When a franchise hits as many sequels as James Bond has, you end up looking back through them to dissect what elements make Bond so iconic. For me, Goldfinger is the perfect villain. He is a foreign entity, mysterious, yet consumed by greed. His entire personality is grounded by this uncontrollable lust for gold and a lack of empathy for anyone around him. He happily kills off his followers to get what he wants (he technically sentences Oddjob to death!). He is despicably fun enough to enjoy watching, yet we are all waiting for him to get his comeuppance. Just as great is Oddjob as the most memorable henchman (perhaps losing out to Jaws). He is impossibly strong, steals the two best kills in the movie and his hat is the stuff of cinematic legend.

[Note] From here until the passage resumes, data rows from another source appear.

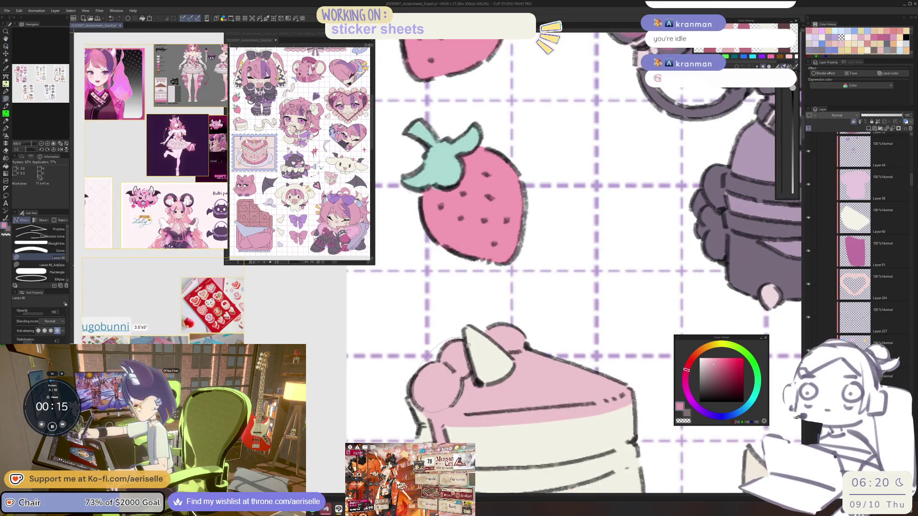
left_click_drag(468, 344, 476, 365)
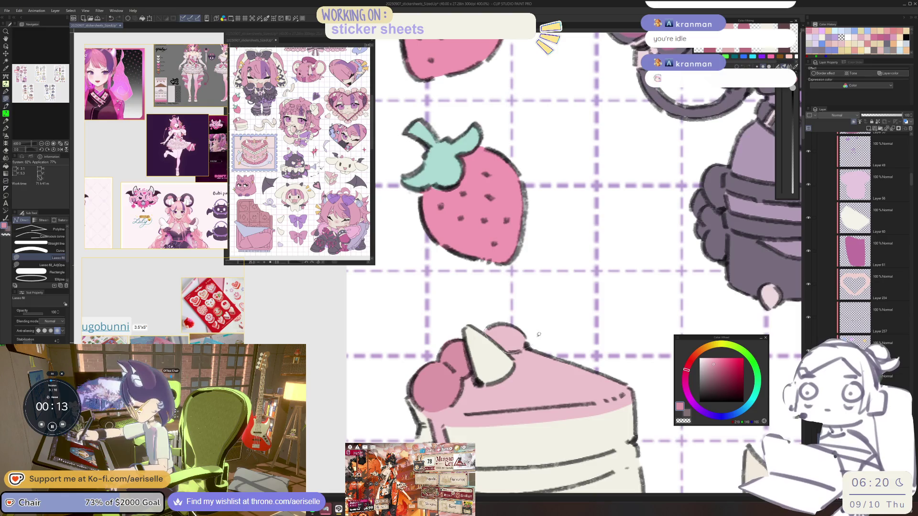
scroll(539, 335, "down", 5)
scroll(521, 378, "up", 5)
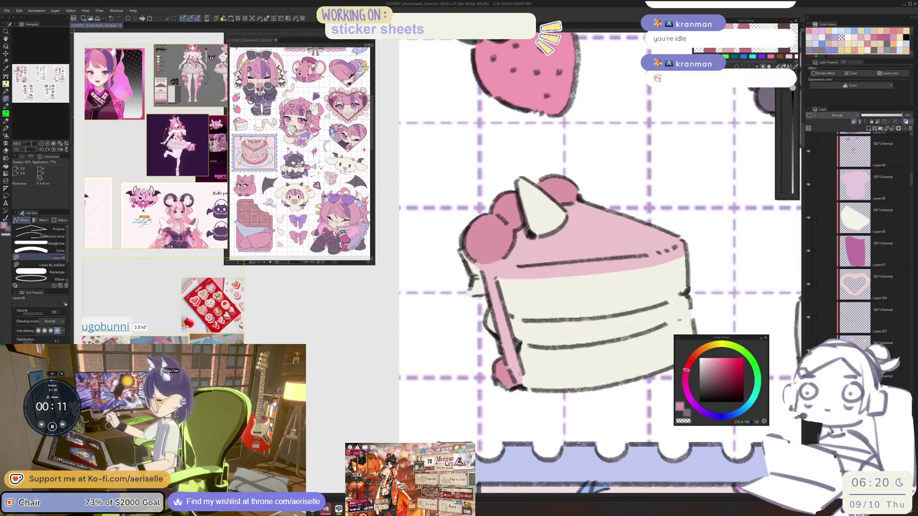
scroll(520, 374, "down", 6)
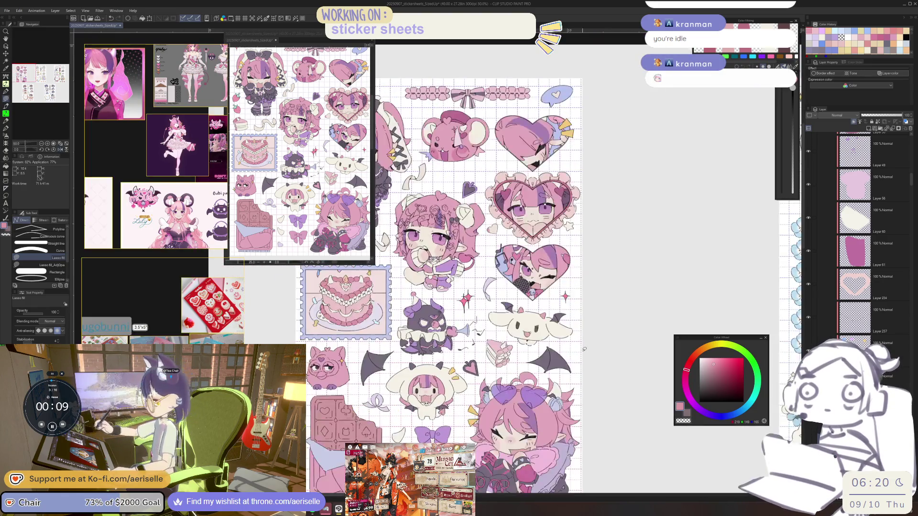
scroll(521, 354, "up", 8)
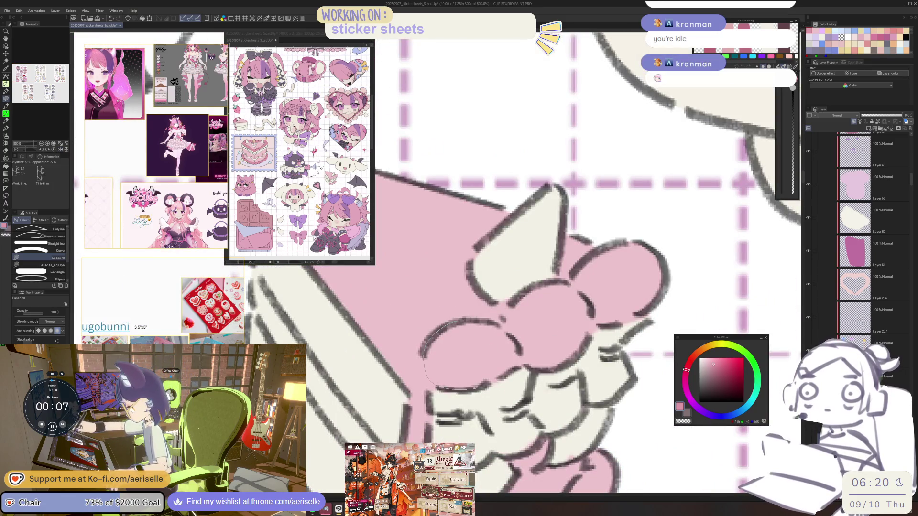
mouse_move(527, 363)
left_mouse_down()
mouse_move(578, 358)
mouse_move(617, 324)
left_mouse_up()
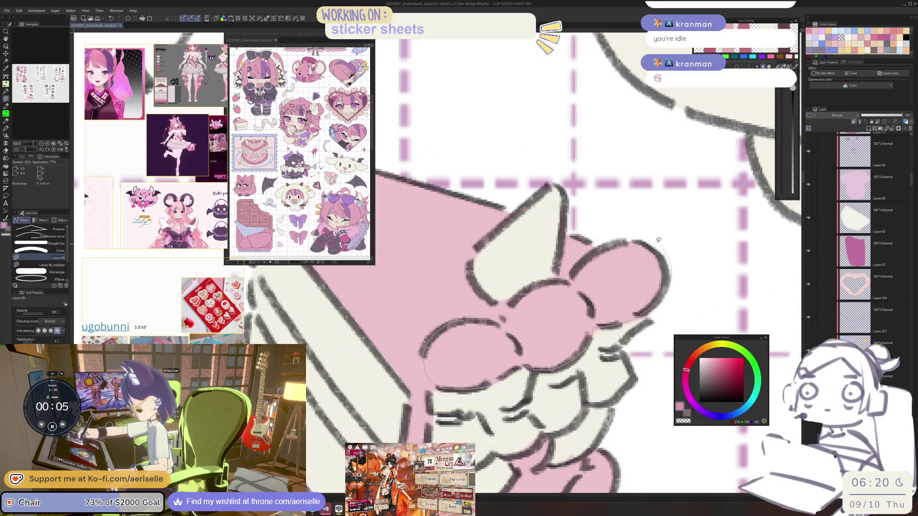
left_click_drag(499, 325, 499, 326)
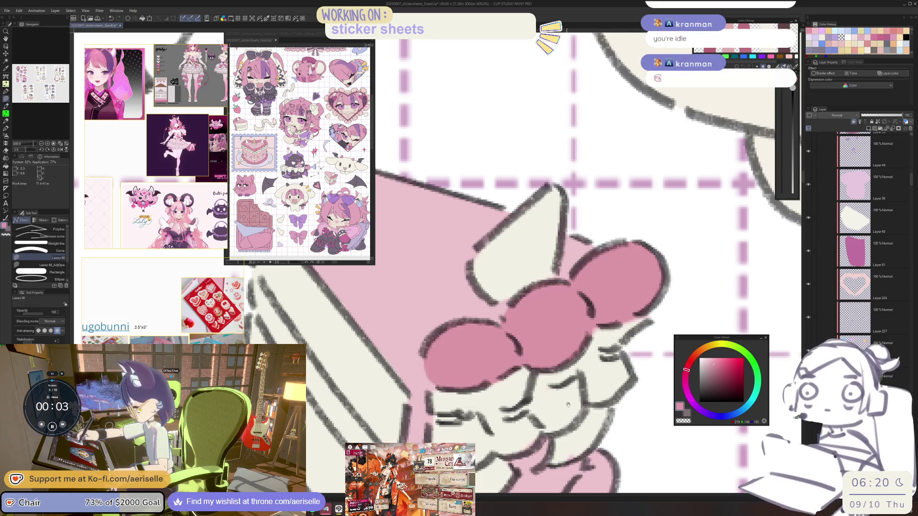
scroll(515, 445, "down", 3)
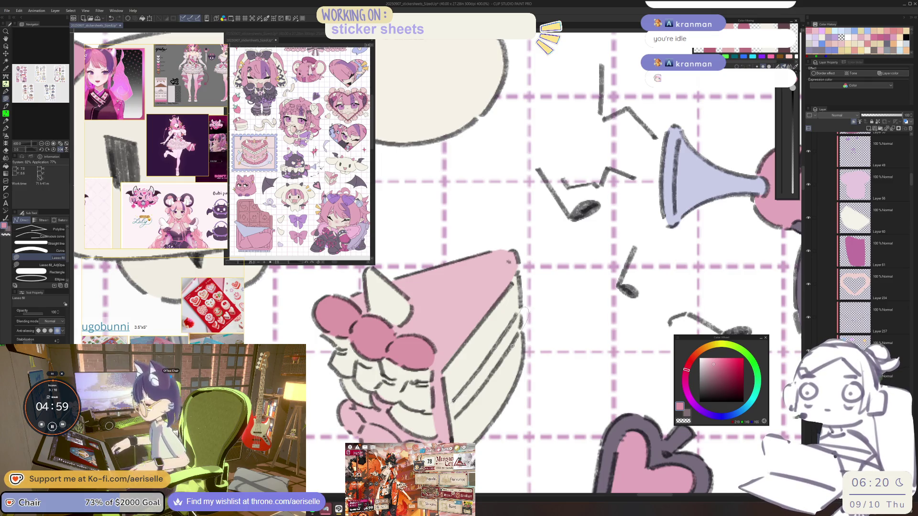
Fill a pink stripe along the cake slice's side and mirror the canvas
left_click_drag(451, 416, 455, 398)
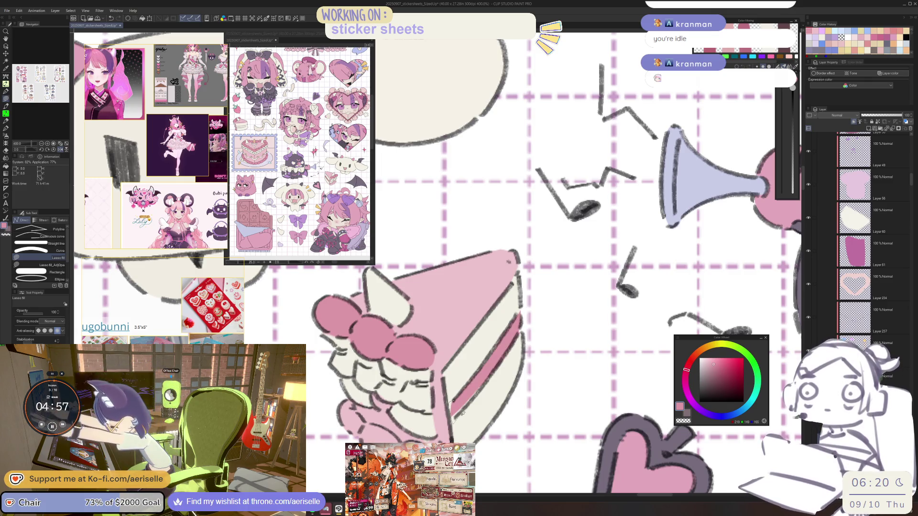
scroll(461, 411, "down", 3)
key("h")
scroll(527, 369, "up", 3)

But it is more than just icons that make Goldfinger so important for the Bond canon. This is the movie where 007 found his feet. The title song and opening sequence feel stable now, a set-in-stone tradition to the canon. Q makes his second appearance, complete with a certain Aston Martin that symbolises everything cool about Bond. We have our Bond girl, our drop-in appearance from Felix Leiter, Moneypenny and M. This movie is the time where James Bond became… well, James Bond.
Bottom Line: Goldfinger is one of the best movies to give to a newcomer to the franchise, because it symbolises everything that makes this series so popular and iconic.